Ragnars Söhne haben zum Teil die Macht übernommen oder üben großen Einfluss auf das Heer der Nordmänner aus. Sein ältester Sohn Björn Eisenseite hat einen Vorstoß bis Spanien gewagt und der Rest stellt eine riesen Flotte auf, um den Helden zu rächen. Epische Kampfsequenzen, Bruderstreit und neue verachtenswerte früheuropäische Könige werden den Rahmen dieses furiosen Spektakels geben.
Wenn über Serien gesprochen wird oder man aufmerksam in der Streaming- und Medienhauswelt unterwegs ist, wird VIKINGS immer etwas stiefmütterlich behandelt. Auch die deutschen Kritiken sind durchschnittlich. Dennoch läuft die Serie seit 2013 gemächlich vor sich hin und offensichtlich auch recht erfolgreich, da es mit Staffel 5 und 20 ! weiteren Folgen weitergeht.
Die inkl. der neuen Staffel mit bemerkenswerten 69 Folgen der historischen Serie sind über weite Strecken speziell. Das alles ist nichts für Besserwisser, desinteressierte Geschichts- und Abenteuerfreunde und Feingeister.

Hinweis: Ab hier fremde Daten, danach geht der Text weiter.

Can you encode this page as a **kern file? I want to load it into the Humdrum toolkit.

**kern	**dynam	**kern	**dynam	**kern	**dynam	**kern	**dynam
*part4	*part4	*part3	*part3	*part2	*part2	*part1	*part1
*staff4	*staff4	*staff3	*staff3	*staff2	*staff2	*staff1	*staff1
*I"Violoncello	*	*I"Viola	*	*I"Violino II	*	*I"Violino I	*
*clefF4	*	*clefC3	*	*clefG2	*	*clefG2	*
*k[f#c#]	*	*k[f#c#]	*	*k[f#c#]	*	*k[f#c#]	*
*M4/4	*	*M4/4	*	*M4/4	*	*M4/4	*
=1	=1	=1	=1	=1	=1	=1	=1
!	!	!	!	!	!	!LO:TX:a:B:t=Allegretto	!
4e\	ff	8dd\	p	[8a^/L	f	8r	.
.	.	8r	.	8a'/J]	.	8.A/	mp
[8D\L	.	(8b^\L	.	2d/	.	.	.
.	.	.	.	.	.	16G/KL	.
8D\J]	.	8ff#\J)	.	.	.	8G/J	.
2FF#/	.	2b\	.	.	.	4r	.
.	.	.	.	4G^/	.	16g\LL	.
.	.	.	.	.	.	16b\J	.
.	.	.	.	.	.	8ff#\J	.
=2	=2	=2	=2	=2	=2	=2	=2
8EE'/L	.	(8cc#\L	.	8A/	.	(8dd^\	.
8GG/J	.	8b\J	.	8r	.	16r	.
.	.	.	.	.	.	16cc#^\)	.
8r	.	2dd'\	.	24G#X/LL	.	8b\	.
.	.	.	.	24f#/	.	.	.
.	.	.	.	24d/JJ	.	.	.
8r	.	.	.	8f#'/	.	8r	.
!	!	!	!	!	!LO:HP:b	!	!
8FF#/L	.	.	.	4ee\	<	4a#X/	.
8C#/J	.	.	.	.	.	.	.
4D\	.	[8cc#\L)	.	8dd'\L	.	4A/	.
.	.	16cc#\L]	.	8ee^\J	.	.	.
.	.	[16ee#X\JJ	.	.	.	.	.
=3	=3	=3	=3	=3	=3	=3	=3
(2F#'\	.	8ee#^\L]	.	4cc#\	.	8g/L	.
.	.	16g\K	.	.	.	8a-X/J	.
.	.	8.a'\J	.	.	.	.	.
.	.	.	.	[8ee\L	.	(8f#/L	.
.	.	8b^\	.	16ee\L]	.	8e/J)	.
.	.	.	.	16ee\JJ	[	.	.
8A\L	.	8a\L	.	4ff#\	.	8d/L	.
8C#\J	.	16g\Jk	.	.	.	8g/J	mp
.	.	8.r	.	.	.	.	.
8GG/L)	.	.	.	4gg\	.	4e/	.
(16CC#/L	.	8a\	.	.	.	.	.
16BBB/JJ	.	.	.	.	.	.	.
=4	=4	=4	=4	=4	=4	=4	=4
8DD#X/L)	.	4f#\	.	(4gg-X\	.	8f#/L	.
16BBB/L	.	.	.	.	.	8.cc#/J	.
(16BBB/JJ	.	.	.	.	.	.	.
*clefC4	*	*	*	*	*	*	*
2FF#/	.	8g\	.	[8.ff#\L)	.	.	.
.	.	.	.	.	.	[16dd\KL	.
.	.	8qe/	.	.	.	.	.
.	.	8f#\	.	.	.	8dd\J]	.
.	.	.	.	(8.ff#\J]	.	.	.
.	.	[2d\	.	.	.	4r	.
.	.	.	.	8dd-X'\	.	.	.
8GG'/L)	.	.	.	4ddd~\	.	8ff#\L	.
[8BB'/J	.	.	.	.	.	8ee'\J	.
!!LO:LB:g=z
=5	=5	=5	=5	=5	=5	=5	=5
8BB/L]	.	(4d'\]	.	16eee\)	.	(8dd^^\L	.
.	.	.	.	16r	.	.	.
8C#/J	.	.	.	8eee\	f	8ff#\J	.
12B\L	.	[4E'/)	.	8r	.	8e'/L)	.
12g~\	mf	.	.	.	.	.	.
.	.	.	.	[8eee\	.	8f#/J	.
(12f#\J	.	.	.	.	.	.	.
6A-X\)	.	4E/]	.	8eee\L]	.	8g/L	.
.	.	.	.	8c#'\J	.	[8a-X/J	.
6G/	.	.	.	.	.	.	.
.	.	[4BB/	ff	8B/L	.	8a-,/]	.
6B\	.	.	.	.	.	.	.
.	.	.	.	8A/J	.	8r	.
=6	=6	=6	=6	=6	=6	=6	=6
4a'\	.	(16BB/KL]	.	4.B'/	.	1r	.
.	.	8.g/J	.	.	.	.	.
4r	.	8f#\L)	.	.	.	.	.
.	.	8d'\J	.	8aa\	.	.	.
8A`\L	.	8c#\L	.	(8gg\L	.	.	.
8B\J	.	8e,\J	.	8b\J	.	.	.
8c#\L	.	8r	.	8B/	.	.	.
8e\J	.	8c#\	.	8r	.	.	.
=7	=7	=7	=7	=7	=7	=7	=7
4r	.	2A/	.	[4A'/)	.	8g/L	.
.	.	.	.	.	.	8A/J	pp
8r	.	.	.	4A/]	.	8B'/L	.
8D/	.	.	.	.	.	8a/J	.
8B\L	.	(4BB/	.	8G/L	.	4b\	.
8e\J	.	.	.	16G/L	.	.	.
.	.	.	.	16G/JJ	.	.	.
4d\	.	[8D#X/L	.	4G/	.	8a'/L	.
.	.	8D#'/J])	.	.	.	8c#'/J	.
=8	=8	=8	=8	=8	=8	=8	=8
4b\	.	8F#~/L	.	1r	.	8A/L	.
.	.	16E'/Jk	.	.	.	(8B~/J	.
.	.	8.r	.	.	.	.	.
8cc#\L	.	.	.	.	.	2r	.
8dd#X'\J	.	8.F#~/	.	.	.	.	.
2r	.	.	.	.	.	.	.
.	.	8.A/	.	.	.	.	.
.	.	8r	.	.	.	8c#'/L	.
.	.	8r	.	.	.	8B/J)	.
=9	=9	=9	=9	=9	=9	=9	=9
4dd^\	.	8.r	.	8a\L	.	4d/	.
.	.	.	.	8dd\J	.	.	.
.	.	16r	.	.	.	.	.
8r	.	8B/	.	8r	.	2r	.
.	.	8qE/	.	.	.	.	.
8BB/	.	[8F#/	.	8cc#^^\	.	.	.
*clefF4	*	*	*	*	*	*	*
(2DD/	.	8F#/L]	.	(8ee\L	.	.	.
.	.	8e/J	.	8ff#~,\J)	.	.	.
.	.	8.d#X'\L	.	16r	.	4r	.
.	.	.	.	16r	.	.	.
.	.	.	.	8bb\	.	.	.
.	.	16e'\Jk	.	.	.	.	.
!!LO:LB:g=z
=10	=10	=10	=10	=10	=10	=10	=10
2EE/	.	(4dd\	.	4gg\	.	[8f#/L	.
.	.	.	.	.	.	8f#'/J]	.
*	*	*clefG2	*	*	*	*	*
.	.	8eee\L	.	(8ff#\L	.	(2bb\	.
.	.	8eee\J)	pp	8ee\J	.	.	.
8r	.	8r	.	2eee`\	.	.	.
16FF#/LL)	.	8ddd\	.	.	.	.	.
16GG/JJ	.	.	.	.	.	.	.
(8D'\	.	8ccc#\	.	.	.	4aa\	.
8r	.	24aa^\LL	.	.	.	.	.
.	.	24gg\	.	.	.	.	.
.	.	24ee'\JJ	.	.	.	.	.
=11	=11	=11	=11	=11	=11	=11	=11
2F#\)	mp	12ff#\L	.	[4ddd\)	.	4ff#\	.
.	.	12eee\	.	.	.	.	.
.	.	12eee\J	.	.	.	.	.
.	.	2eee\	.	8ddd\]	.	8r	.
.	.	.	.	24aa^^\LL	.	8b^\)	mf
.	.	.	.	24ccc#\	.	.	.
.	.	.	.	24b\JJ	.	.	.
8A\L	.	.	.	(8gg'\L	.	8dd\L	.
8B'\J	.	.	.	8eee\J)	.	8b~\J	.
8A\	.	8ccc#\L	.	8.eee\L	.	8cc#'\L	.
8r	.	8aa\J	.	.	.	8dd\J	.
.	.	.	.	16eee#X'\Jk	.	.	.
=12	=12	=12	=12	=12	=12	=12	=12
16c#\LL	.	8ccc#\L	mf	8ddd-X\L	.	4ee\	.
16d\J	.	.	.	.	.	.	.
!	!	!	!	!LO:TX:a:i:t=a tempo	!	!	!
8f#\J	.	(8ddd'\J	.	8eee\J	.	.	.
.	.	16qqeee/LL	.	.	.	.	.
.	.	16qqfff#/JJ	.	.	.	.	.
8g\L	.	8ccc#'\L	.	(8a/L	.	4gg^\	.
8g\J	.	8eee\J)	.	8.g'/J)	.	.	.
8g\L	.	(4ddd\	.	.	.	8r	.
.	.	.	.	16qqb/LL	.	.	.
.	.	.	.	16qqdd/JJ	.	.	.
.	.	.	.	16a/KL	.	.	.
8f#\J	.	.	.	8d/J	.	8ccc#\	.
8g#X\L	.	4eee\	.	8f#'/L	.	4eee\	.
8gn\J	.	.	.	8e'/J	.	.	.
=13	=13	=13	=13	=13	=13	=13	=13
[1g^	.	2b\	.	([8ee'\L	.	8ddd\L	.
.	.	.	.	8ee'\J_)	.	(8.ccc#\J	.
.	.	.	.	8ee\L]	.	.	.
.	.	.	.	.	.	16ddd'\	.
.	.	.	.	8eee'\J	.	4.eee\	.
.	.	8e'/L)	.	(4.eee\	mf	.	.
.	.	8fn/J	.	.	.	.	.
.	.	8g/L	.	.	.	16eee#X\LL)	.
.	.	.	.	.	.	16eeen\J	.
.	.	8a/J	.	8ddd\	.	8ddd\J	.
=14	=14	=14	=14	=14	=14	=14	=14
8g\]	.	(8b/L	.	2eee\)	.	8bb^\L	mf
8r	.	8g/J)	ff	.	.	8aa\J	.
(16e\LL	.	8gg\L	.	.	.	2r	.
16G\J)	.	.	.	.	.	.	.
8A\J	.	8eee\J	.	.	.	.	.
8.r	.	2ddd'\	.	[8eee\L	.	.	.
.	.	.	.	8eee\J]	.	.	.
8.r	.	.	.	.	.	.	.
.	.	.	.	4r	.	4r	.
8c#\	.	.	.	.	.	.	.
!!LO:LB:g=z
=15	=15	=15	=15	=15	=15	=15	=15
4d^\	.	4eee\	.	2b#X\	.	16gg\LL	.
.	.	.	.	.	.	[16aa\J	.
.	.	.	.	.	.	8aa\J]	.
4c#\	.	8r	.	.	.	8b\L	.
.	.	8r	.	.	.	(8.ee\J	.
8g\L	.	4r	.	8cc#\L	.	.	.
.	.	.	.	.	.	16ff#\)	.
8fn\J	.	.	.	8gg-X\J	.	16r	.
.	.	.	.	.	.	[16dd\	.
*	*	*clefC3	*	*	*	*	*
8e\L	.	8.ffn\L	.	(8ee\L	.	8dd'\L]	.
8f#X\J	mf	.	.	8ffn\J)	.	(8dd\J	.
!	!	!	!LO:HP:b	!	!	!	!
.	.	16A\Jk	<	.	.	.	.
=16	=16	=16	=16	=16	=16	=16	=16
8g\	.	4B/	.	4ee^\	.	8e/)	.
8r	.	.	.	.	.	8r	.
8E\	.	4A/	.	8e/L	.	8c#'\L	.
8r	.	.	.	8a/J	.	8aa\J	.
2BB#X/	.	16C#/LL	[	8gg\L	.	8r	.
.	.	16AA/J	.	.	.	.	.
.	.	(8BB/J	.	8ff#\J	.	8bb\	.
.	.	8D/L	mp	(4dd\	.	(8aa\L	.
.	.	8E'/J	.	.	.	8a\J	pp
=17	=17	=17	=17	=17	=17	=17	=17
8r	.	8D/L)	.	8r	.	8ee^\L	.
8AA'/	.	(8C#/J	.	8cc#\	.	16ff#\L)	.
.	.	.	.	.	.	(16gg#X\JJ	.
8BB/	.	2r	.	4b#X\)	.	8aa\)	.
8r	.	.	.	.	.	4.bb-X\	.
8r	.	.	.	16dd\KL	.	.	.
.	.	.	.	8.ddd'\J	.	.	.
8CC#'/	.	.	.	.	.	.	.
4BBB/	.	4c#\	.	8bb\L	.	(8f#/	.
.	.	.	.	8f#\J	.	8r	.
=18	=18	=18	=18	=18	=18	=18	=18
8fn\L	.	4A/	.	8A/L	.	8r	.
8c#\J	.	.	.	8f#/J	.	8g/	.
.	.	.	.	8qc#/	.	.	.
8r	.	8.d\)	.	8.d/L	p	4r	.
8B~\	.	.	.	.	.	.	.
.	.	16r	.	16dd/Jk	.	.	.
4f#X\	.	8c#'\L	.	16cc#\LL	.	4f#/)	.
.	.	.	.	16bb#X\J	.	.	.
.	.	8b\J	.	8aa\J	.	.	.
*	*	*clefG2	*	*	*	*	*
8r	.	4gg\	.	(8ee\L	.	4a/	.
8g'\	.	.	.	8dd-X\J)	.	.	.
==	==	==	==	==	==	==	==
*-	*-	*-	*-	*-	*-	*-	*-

Natürlich gibt es jede Menge Gewalt, reichlich Sex und zum Teil recht dumpf anmutende, aber immer trashige Unterhaltung. Da sich die Produktion ganz klar auf den fiktionalen Teil der Legende bezieht und nicht auf den der prähistorischen Archäologie macht das aber nichts.
Denn die Serie ist eine reine Abenteuerserie die zahlreiche Subgenres miteinbezieht und in bester „Golden Age Manier“ dem großen Bild, seinen Helden und der Ästhetik des großen Kinos folgt, als Superhelden noch echte Männer waren und keine Capes trugen, sondern Fellwesten.
Dabei hat sich Ragnar Lodbrok, dargestellt von dem offensichtlich völlig entrückten Travis Fimmel, zu einem wirklich erstaunlichen Charakter entwickelt, der zwischen Muße, Ehre und Erkenntnis hin und her taumelt. Interessant dabei ist die Wirkung und die Stimmung der gesamten Umsetzung, die einen selten Schaudern lässt, sondern einen ziemlich schnell fürchten lässt, dass einem der Hauptfiguren etwas schlimmes passiert. Ein für mich immer gutes Zeichen, für die Funktionalität einer Erzählform. Vielleicht mag diese Symmetrie für den ein oder anderen zu viel sein, für mich aber ist es erstklassige Unterhaltung und zum Teil düstere Spannung.